▶ **Stored dataset items**
↓↓↓

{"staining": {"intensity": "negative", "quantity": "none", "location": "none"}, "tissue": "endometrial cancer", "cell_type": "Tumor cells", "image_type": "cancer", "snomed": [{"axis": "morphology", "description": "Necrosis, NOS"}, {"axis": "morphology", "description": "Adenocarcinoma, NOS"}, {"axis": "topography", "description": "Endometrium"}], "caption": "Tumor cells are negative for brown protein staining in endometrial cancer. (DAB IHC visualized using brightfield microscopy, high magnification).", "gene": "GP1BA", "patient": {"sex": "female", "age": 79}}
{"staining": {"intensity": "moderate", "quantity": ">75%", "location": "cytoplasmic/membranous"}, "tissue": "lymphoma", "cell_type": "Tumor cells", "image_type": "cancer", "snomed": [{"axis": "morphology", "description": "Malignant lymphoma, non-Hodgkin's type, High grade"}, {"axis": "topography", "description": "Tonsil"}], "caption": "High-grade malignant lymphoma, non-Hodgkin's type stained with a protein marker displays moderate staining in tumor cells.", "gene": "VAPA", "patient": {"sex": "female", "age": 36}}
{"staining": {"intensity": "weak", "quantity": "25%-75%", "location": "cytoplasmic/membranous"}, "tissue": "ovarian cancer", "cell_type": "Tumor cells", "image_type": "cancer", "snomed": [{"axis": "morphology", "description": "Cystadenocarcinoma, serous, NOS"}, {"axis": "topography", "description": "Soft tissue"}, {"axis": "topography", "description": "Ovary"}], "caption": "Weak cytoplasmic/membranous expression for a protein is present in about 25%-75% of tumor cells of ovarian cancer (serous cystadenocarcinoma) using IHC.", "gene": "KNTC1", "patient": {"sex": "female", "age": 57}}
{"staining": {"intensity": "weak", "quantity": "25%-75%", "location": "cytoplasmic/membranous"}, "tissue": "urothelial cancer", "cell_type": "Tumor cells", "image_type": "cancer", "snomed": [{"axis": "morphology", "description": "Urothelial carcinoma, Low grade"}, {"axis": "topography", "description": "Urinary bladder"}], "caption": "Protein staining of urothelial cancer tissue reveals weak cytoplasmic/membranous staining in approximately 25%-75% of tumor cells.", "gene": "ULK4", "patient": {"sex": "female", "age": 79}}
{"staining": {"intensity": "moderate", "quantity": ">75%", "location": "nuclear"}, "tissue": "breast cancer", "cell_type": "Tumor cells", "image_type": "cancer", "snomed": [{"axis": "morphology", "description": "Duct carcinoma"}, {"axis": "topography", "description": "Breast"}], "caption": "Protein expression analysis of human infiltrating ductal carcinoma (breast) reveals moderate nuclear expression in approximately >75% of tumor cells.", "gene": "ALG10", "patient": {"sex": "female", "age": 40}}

↑↑↑

▶ **TASK BRIEF**
How many of the lines in the records include the string "reveals"? Reply with the number alone.

▶ **SOLUTION**
2